My intention here is to Book Buzz professional literature to give you an idea what it’s about and if it’s worth the read. Today’s Book Buzz is not a professional text, but I cannot stop thinking about it. The universe wants this book to be spoken about.
Last Saturday, I attended the 100th anniversary of TCRWP’s Saturday Reunion, like thousands of you did, too. Kate DiCamillo gave the closing and it is such a shame that her talk was not recorded. I completely understand why Teachers College does not record their sessions for later viewing; part of the magic is the in-the-moment synergy that is created by the presenters and attendees and there’s no way that would exist in a recording. But, Kate DiCamillo’s closing was a master class in storytelling, and I wish I could linger in her words again and again.
She told several personal stories that wove together with her latest book, The Beatryce Prophecy. Before she was even done speaking, I had purchased the book on my Kindle. That night I began a journey with Beatryce that still haunts me though I’ve long finished the book.
If you are looking for another DiCamillo story like Mercy Watson or Because of Winn Dixie, this book is not that.
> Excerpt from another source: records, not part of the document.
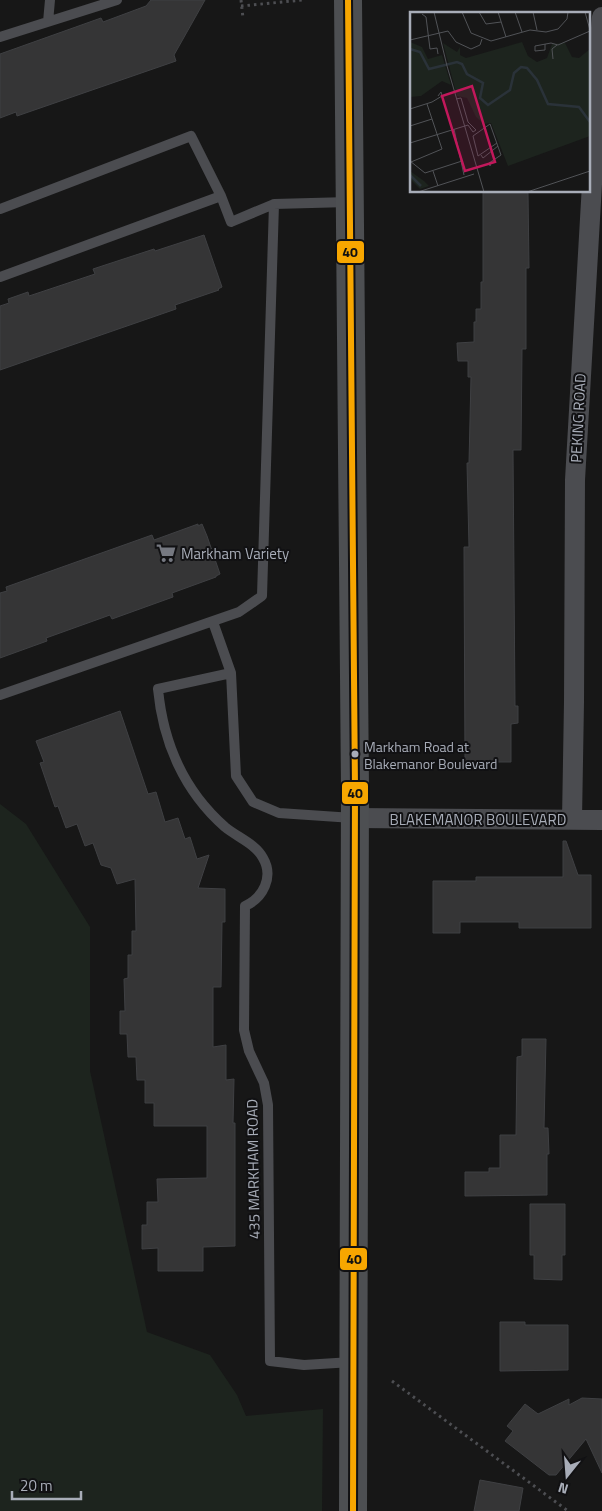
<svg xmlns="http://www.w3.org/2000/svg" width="602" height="1511" viewBox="0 0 602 1511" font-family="'Titillium Web',sans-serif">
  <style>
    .green { fill: #1d241e }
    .building { fill: #353536; stroke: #3f4043 }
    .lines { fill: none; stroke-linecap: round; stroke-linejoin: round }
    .path { stroke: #4d4e52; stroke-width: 3; stroke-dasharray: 2.5 4; stroke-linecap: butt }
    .lane { stroke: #4b4c50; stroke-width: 10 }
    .street { stroke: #4b4c50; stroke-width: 20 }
    .primary { stroke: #4d4f52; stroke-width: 28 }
    .bus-1-casing { stroke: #111113; stroke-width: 10 }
    .bus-1 { stroke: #f7a600; stroke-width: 6 }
    .bus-dot { fill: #a8adb8; stroke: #111113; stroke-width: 2 }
    .labels { text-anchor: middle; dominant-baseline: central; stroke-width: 4; stroke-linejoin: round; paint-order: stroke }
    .bus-label { font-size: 14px; fill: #a8adb8; stroke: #111113; text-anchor: start }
    .street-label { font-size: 15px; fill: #a8adb8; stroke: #111113 }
    .poi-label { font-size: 15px; fill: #a8adb8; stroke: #111113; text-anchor: start }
    .inset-river { fill: none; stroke: #2a3239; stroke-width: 2.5 }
    .inset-road { fill: none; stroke: #515357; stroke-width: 1 }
    .view { fill: #c2185b; fill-opacity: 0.15; stroke: #c2185b; stroke-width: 2.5 }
    .inset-edge { fill: none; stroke: #a8adb8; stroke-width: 2.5 }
    .line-badge { stroke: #111113; stroke-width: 2 }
    .pale-badge-label { font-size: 14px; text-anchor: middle; font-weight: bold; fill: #111 }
  </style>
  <rect width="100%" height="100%" fill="#171717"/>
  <path class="green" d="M 0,804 L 26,824 L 90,927 L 90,1071 L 147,1332 L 210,1355 L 237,1395 L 246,1416 L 323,1409 L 322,1511 L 0,1511 Z"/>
  <path class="building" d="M 151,0 L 205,0 L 174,55 L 176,61 L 17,116 L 16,112 L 0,118 L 0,54 L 101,18 L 103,22 L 146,6 Z
    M 483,193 L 528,193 L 529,268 L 526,268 L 526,349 L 522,349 L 521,450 L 513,450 L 515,706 L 518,706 L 518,723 L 511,724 L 511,762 L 465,762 L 464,547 L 469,547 L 467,463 L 469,463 L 471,377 L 468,377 L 468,361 L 458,361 L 457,343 L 474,342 L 474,322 L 476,322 L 476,309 L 481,309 L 481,282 L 483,282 Z
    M 204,235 L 222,287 L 218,289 L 219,290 L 175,305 L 176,309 L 0,370 L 0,306 L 9,303 L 8,299 L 28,292 L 29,296 L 95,274 L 93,269 L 154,249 L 155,251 Z
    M 198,524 L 198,526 L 202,524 L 207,536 L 220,574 L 216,576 L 216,577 L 172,593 L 173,597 L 112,619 L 110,615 L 46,638 L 47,641 L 0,658 L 0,593 L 7,591 L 6,587 L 152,535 L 154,540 Z
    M 120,711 L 148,794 L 156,792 L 165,822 L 178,818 L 185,839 L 190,837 L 197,859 L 209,855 L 198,888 L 225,889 L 225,922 L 222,922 L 221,987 L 213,987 L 213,1047 L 226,1045 L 226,1080 L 234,1079 L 233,1123 L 235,1123 L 235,1246 L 203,1247 L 203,1271 L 158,1271 L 158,1248 L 142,1249 L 142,1225 L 147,1225 L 147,1202 L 158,1202 L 157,1179 L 207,1178 L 207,1126 L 154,1126 L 154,1103 L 145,1103 L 145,1080 L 137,1080 L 136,1057 L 128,1057 L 127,1034 L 120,1034 L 120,1011 L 125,1011 L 124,979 L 128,978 L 128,955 L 132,955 L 132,931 L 136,931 L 135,879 L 117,884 L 111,868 L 101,865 L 93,843 L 85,846 L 77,824 L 66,828 L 58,806 L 55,807 L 40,763 L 44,762 L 36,741 Z
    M 563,841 L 566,841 L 578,875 L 591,875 L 591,928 L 519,928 L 519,922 L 460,922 L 460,933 L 433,933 L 433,881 L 476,881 L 476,877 L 563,877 Z
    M 522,1039 L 546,1039 L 544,1128 L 548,1128 L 549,1154 L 547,1154 L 547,1195 L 465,1196 L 465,1172 L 489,1172 L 489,1168 L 500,1168 L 500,1135 L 516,1135 L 517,1057 L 522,1056 Z
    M 530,1204 L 565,1204 L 565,1255 L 562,1255 L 562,1280 L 534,1279 L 534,1255 L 530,1255 Z
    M 500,1322 L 525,1322 L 525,1325 L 568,1325 L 568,1370 L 500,1371 Z
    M 582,1398 L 602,1399 L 602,1473 L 586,1439 L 556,1475 L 549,1475 L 505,1441 L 513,1431 L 507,1426 L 525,1404 L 538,1414 L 569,1399 L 569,1405 Z
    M 480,1480 L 523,1488 L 519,1511 L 474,1511 Z"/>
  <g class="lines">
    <path class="path" d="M 241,0 L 243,18
      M 241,6 L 303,0
      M 392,1381 L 568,1511"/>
    <path class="lane" d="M 48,22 L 50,0
      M 0,37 L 117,0
      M 0,209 L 191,136 L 221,196
      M 0,277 L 221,196 L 231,222 L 274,204 L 349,202
      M 213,622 L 231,673
      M 0,695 L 239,612 L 262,596 L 274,204
      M 352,1362 L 304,1365 L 270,1361 L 268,1105 L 264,1083 L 249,1051 L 244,1030 L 245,906 C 263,898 274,877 263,858 C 256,844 237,837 225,827 C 184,791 163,742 158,689 L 231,673 L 236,776 L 253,802 L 279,813 L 353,818"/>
    <path class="street" d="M 354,818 L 602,820
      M 572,820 L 574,702 L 575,480 L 592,184 L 596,83 L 602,17"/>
    <path class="primary" d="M 348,0 L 355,789 L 353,1511"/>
    <defs>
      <path id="bus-1" d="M 348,0 L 355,789 L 353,1511"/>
    </defs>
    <use href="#bus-1" class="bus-1-casing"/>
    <use href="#bus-1" class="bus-1"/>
  </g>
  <defs>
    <symbol id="supermarket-bare" viewBox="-9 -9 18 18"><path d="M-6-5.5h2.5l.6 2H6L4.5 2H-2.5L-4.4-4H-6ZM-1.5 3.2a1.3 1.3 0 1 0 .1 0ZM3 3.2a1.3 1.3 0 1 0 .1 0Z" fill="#757880" stroke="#111113" stroke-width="2.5" paint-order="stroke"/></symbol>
  </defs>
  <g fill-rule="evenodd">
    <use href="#supermarket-bare" x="152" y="539" width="28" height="28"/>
  </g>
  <circle class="bus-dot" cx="355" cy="754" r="4.5"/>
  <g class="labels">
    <g class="bus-label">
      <text x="364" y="746">Markham Road at<tspan x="364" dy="17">Blakemanor Boulevard</tspan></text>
    </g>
    <g class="street-label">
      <text transform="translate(578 418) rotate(-87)">PEKING ROAD</text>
      <text x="478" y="819">BLAKEMANOR BOULEVARD</text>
      <text transform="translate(253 1169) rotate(-91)">435 MARKHAM ROAD</text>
    </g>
    <g class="poi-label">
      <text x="181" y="553">Markham Variety</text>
    </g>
  </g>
  <g transform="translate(410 12)">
    <rect width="180" height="180" fill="#171717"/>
    <path d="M 0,30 L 12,35 L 18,47 L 32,43 L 41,73 L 32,69 L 11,84 L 0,85 ZM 112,30 L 118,44 L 127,50 L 137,46 L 142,32 L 155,31 L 162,45 L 169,46 L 180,37 L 180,124 L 98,154 L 81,111 L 74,112 L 66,105 L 57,86 L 47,84 L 33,31 L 47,40 L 50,35 L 50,43 L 56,46 ZM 0,159 L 14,169 L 19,174 L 10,177 L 0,167 Z" fill="#1d241e"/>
    <path class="inset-river" d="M 0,37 L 10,40 L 19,57 L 47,50 L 52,52 L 57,62 L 73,71 L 70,86 L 78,93 L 100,78 L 104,61 L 111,55 L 117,56 L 127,68 L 138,92 L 169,95 L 180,110M 0,163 L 11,174"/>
    <path class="inset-road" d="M 24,0 L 37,54 L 74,180M 52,0 L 61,21 L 81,29 L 120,18 L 136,20 L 148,17 L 157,7 L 158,0M 69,0 L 76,12 L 91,10M 88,0 L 96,25M 105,0 L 112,20M 123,0 L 127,18M 175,0 L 180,18M 12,2 L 16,5 L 20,37 L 27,36 L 28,42M 0,28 L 38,19 L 46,30 L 61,37 L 70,33 L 72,27M 135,32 L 135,38 L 125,39 L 125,34 L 141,31 L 148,33 L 180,19M 143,47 L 142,37 L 147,33M 0,97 L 22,90 L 32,84 L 31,80 L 28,84M 0,114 L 22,107M 44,117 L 54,163M 0,131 L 58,113 L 63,120 L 66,118 L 58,110 L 51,86 L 46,87M 71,143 L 73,146 L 88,134M 68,144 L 63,124 L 80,112 L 91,143 L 79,151 L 80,154 L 82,149M 68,144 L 87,131M 0,149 L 15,161 L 52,149M 1,150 L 32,137 L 17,92M 23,159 L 28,174M 8,180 L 64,162M 117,180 L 180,159"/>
    <path class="view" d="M 62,74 L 85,150 L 55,159 L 32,84 Z"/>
    <rect width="180" height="180" class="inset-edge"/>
  </g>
  <g class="line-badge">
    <rect x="336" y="240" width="29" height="24" rx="5" fill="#f7a600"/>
    <rect x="341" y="781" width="28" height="24" rx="5" fill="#f7a600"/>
    <rect x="339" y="1247" width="29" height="24" rx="5" fill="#f7a600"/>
  </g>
  <g class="pale-badge-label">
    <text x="350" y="257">40</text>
    <text x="355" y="798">40</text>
    <text x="354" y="1264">40</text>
  </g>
  <g transform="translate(567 1476) rotate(197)" stroke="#111113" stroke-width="4" paint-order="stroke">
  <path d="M0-4L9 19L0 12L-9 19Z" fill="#a8adb8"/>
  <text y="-8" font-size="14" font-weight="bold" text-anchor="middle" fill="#a8adb8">N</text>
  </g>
  <path d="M12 1491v8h69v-8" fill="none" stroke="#a8adb8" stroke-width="2.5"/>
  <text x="20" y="1491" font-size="15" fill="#a8adb8" stroke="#111113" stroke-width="4" paint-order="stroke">20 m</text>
</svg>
A few years ago, I read The Miraculous Journey of Edward Tulane aloud to my daughter who was probably 8 years old at the time. It was a miraculous and magical experience for us both. Beatryce is on another level than Edward. Where Edward is a tale that spanned a lifetime, Beatryce is a tale that unfolds much more quickly and urgently. Edward is tender and touching; Beatryce is mysterious, murky, dark.
The Beatryce Prophecy feels like a new era for DiCamillo, a new genre which she has mastered on the first go. If you personally love Kate DiCamillo’s work, read this book. You will inhale it. Her storytelling and diction is the finest it’s ever been. Then, think about the young people in your life. Would you recommend it to them?
I paused many times throughout the book to consider whether or not I would recommend it to my now-11-year-old daughter. Beatryce is heavy, full of death. A lot of DiCamillo’s books have sadnesses in them; often a parent is a dead and it’s the story of their child searching for something. This is true for Beatryce, too, but in a new and different way.
At the conclusion of the book, I told my daughter a little about the storyline and asked her if she was interested in reading it. She said she was. Perhaps there will be a Part 2 of this Book Buzz with her reflections.
Beatryce has stayed with me as have words from the book. I’ll leave you with two of my favorite quotes from the book as well as implore you to read The Beatryce Prophecy. Come back and tell me what you think. I can’t wait to find out.
“Because we must act to make our fate come true.”
“What world is this I now inhabit, and how shall I live in it?”